◆ Your goal:
Convert the lines below into a JSON list of strings, with one string per line and blank lines omitted. Leave the picture markers out of the list.
Segment Start: Entries shown
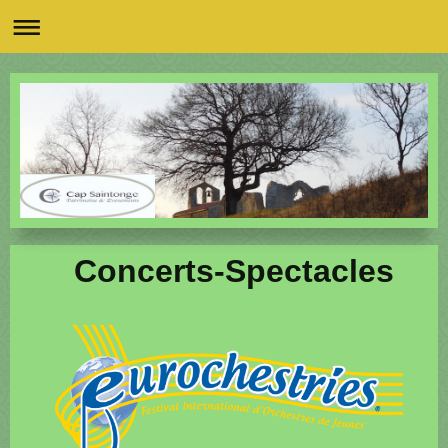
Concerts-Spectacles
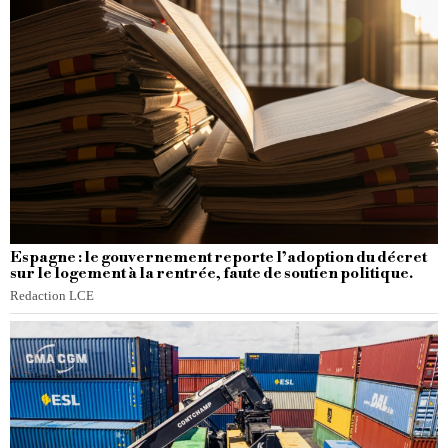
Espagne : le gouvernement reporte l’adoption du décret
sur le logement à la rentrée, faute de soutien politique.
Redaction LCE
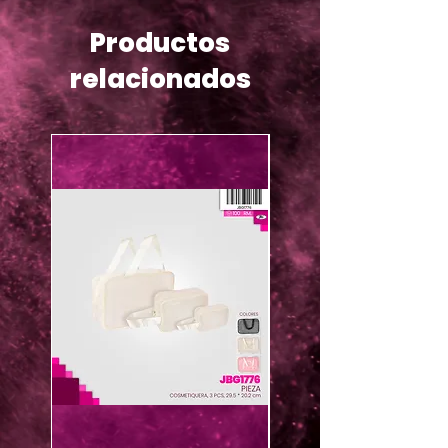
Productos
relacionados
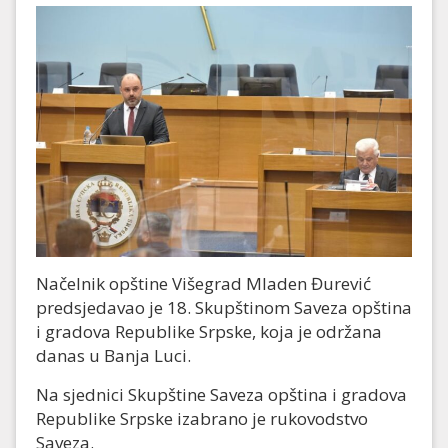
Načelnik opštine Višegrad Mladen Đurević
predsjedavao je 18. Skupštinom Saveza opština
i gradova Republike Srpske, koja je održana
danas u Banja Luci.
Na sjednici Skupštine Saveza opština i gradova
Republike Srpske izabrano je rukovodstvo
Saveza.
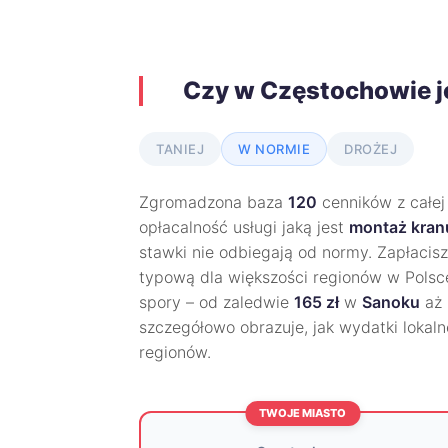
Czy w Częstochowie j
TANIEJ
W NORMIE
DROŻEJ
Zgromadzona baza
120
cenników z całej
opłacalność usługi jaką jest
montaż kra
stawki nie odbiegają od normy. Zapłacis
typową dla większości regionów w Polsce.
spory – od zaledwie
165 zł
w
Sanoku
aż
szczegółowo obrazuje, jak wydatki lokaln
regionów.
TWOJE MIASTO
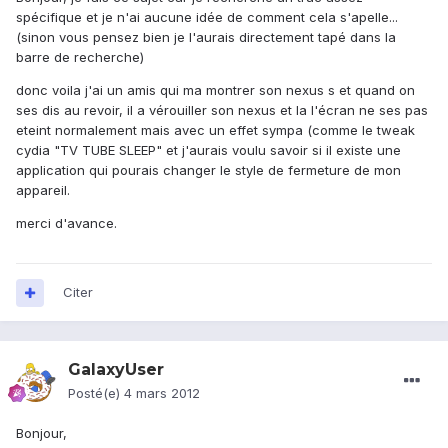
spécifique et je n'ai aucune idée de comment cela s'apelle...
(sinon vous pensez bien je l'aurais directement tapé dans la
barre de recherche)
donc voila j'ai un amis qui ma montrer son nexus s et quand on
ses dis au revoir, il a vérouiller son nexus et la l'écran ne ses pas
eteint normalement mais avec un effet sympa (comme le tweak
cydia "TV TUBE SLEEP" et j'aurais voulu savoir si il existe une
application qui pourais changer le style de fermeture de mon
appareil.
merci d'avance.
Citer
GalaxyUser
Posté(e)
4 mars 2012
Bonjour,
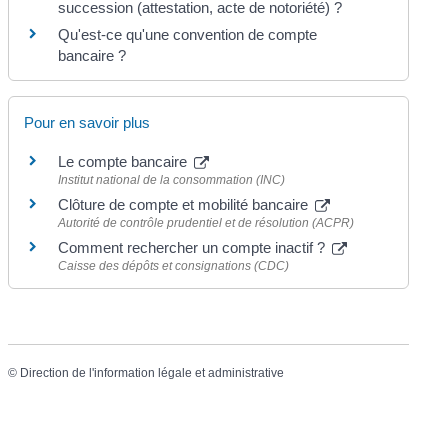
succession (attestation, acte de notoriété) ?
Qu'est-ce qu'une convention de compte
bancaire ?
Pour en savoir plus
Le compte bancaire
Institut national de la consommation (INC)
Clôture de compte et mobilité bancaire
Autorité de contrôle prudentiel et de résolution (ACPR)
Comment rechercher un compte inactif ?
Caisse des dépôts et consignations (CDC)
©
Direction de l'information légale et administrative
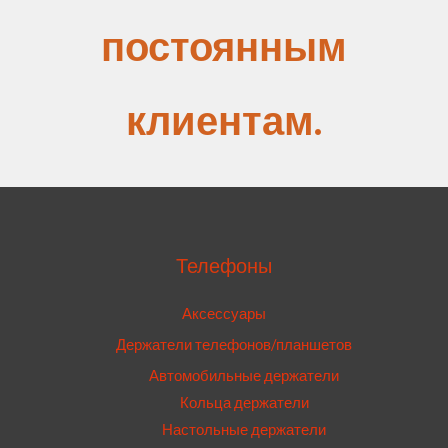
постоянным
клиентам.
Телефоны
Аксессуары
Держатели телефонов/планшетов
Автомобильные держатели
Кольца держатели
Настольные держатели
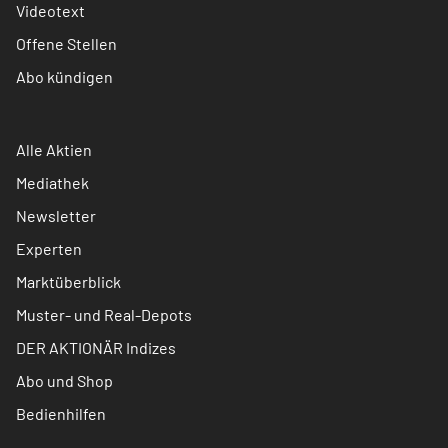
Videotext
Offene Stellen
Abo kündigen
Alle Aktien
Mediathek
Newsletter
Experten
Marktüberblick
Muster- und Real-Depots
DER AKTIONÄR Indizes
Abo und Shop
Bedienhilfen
Segment End: Entries shown
◆ Solution for this task:
[
  "Concerts-Spectacles",
  "Espagne : le gouvernement reporte l’adoption du décret",
  "sur le logement à la rentrée, faute de soutien politique.",
  "Redaction LCE",
  "Productos",
  "relacionados",
  "Načelnik opštine Višegrad Mladen Đurević",
  "predsjedavao je 18. Skupštinom Saveza opština",
  "i gradova Republike Srpske, koja je održana",
  "danas u Banja Luci.",
  "Na sjednici Skupštine Saveza opština i gradova",
  "Republike Srpske izabrano je rukovodstvo",
  "Saveza.",
  "Czy w Częstochowie j",
  "TANIEJ",
  "W NORMIE",
  "DROŻEJ",
  "Zgromadzona baza",
  "120",
  "cenników z całej",
  "opłacalność usługi jaką jest",
  "montaż kra",
  "stawki nie odbiegają od normy. Zapłacis",
  "typową dla większości regionów w Polsce.",
  "spory – od zaledwie",
  "165 zł",
  "w",
  "Sanoku",
  "aż",
  "szczegółowo obrazuje, jak wydatki lokaln",
  "regionów.",
  "TWOJE MIASTO",
  "spécifique et je n'ai aucune idée de comment cela s'apelle...",
  "(sinon vous pensez bien je l'aurais directement tapé dans la",
  "barre de recherche)",
  "donc voila j'ai un amis qui ma montrer son nexus s et quand on",
  "ses dis au revoir, il a vérouiller son nexus et la l'écran ne ses pas",
  "eteint normalement mais avec un effet sympa (comme le tweak",
  "cydia \"TV TUBE SLEEP\" et j'aurais voulu savoir si il existe une",
  "application qui pourais changer le style de fermeture de mon",
  "appareil.",
  "merci d'avance.",
  "Citer",
  "GalaxyUser",
  "Posté(e)",
  "4 mars 2012",
  "Bonjour,",
  "succession (attestation, acte de notoriété) ?",
  "Qu'est-ce qu'une convention de compte",
  "bancaire ?",
  "Pour en savoir plus",
  "Le compte bancaire",
  "Institut national de la consommation (INC)",
  "Clôture de compte et mobilité bancaire",
  "Autorité de contrôle prudentiel et de résolution (ACPR)",
  "Comment rechercher un compte inactif ?",
  "Caisse des dépôts et consignations (CDC)",
  "©",
  "Direction de l'information légale et administrative",
  "постоянным",
  "клиентам.",
  "Телефоны",
  "Аксессуары",
  "Держатели телефонов/планшетов",
  "Автомобильные держатели",
  "Кольца держатели",
  "Настольные держатели",
  "Videotext",
  "Offene Stellen",
  "Abo kündigen",
  "Alle Aktien",
  "Mediathek",
  "Newsletter",
  "Experten",
  "Marktüberblick",
  "Muster- und Real-Depots",
  "DER AKTIONÄR Indizes",
  "Abo und Shop",
  "Bedienhilfen"
]